Установите, соответствуют ли утверждения (а)–(в) тексту о положении женщин в гуситском движении. Для каждого утверждения ответьте «да» или «нет» и приведите точную цитату из текста, которая это определяет.
(а) Таборитские и пражские женщины участвовали в оборонных работах.
(б) Французский теолог Шарлье выступал против существования проституток.
(в) Микулаш Бискупец был пражским епископом.

━━━ ИЗВЛЕЧЁННЫЙ ТЕКСТ ━━━

В период гуситского революционного движения существенно изменилось и положение женщины. Если католические рифмоплеты и ученые говорили о женщинах как о неполноценных существах и «сосудах диавола», гуситы поставили женщину наравне с мужчиной. Таборитские и пражские женщины принимали участие в оборонных работах, сражались в войсках, выступали с кафедр и вели людей на борьбу. В выступлениях хилиастических проповедников совершенно ясно звучало требование предоставить женам право уходить от их мужей. «И также из супругов любой может без разрешения другого уйти в горы или бежать в указанные пять городов, бросив детей и все остальное». Не случайно таборитский епископ Микулаш Бискупец на Базельском соборе ожесточенно спорил с церковниками, по вопросу о проституции. Представитель собора, французский теолог Шарлье, защищал мнение святого Августина: «Убери блудницу из общины и ты всех ввергнешь в смятение страсти» и старался оправдать существование проституток. Однако Бискупец, исходя из гуситских воззрений, убедительно показывал, что проституция пагубна для нравственности.

━━━ ПРЕДСТАВЛЕННЫЕ ДАННЫЕ ━━━

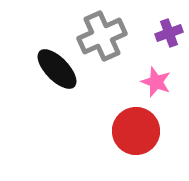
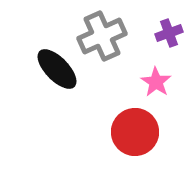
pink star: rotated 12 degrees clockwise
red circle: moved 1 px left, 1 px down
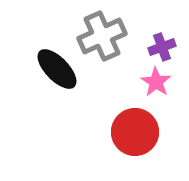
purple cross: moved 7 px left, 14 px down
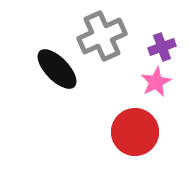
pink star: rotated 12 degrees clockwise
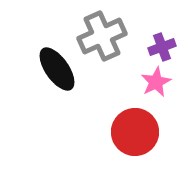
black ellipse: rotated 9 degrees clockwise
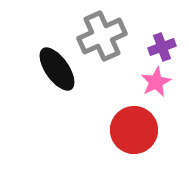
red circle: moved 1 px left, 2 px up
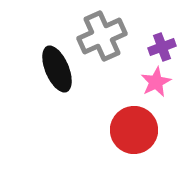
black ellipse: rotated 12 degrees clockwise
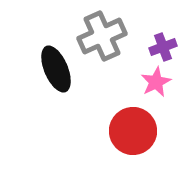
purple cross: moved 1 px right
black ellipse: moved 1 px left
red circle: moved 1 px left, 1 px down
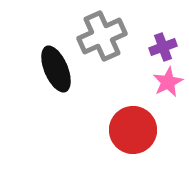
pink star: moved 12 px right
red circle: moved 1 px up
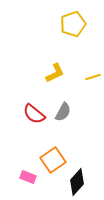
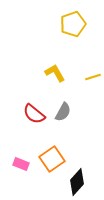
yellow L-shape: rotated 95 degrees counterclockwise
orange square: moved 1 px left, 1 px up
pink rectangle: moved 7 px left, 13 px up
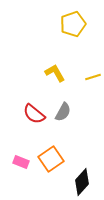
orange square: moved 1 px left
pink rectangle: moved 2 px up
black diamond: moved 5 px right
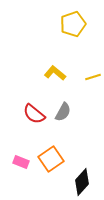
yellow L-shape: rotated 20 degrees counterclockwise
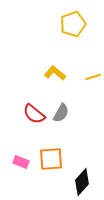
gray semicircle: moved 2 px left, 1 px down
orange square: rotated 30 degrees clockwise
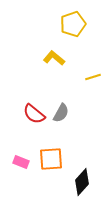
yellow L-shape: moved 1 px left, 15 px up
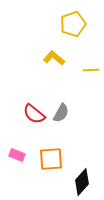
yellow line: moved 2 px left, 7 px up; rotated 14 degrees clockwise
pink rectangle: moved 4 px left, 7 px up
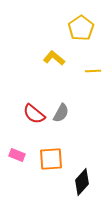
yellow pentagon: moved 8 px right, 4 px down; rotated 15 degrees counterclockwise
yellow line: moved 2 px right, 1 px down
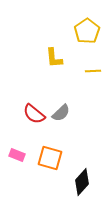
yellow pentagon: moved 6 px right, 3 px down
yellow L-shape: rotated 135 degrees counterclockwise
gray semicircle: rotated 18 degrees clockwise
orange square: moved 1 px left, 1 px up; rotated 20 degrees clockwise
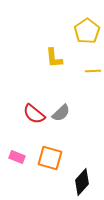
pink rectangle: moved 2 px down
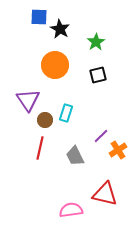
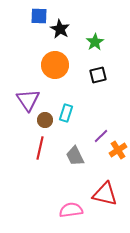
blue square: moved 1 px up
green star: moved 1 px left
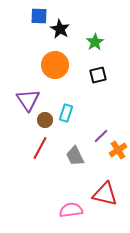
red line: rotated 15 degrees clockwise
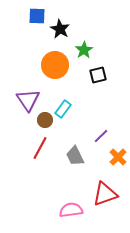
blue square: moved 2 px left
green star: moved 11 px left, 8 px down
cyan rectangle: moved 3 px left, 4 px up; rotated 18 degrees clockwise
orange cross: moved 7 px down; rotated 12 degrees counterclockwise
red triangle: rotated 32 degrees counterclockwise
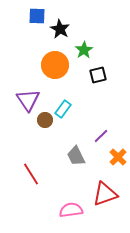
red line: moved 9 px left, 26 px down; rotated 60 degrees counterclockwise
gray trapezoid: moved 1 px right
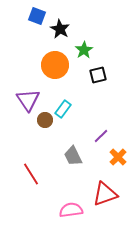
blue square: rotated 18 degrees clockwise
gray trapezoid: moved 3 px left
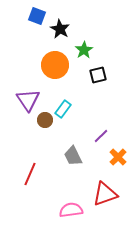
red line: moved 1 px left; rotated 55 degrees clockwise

━━━
━━━ ПРЕДСТАВЛЕННЫЕ ДАННЫЕ ━━━

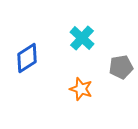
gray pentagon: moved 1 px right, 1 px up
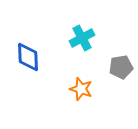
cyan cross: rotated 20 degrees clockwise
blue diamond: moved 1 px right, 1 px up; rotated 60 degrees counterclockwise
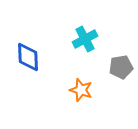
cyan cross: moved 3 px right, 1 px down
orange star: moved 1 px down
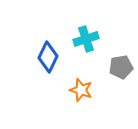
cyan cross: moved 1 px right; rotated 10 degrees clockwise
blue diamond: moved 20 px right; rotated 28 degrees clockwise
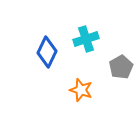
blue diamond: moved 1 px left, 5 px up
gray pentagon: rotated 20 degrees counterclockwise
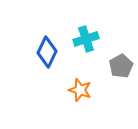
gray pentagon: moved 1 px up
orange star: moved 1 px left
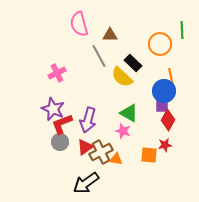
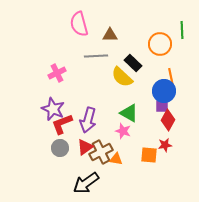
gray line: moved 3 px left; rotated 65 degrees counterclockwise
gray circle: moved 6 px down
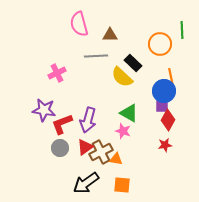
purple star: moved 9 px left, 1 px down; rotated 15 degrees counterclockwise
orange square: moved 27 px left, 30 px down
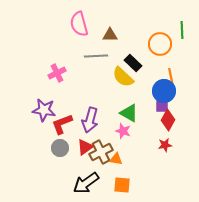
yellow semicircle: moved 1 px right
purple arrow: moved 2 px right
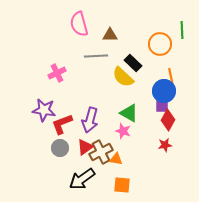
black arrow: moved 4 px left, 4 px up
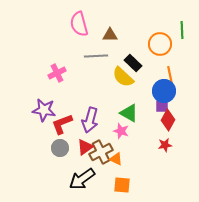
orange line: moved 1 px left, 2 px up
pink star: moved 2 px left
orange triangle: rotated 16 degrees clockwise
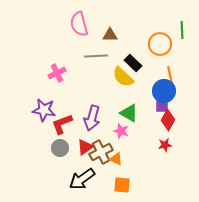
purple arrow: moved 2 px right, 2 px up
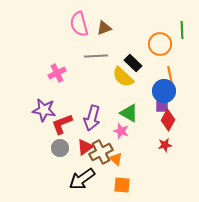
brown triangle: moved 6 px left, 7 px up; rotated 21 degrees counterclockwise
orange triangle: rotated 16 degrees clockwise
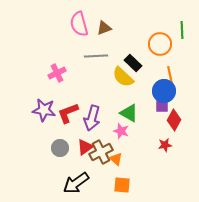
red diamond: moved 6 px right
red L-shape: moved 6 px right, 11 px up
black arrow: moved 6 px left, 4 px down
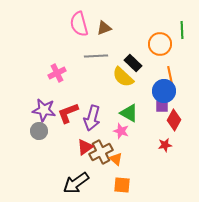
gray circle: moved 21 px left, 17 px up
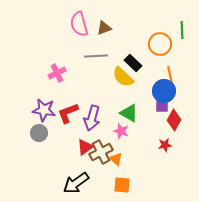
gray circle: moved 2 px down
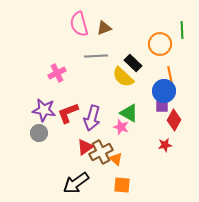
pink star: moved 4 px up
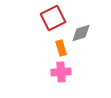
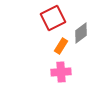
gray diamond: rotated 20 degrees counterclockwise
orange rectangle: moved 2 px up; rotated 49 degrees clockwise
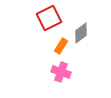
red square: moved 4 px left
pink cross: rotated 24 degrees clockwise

━━━

> [РЕШЕНИЕ ЗАДАНИЯ]:
(а) Да: «Таборитские и пражские женщины принимали участие в оборонных работах».
(б) Нет: «старался оправдать существование проституток».
(в) Нет: «таборитский епископ Микулаш Бискупец».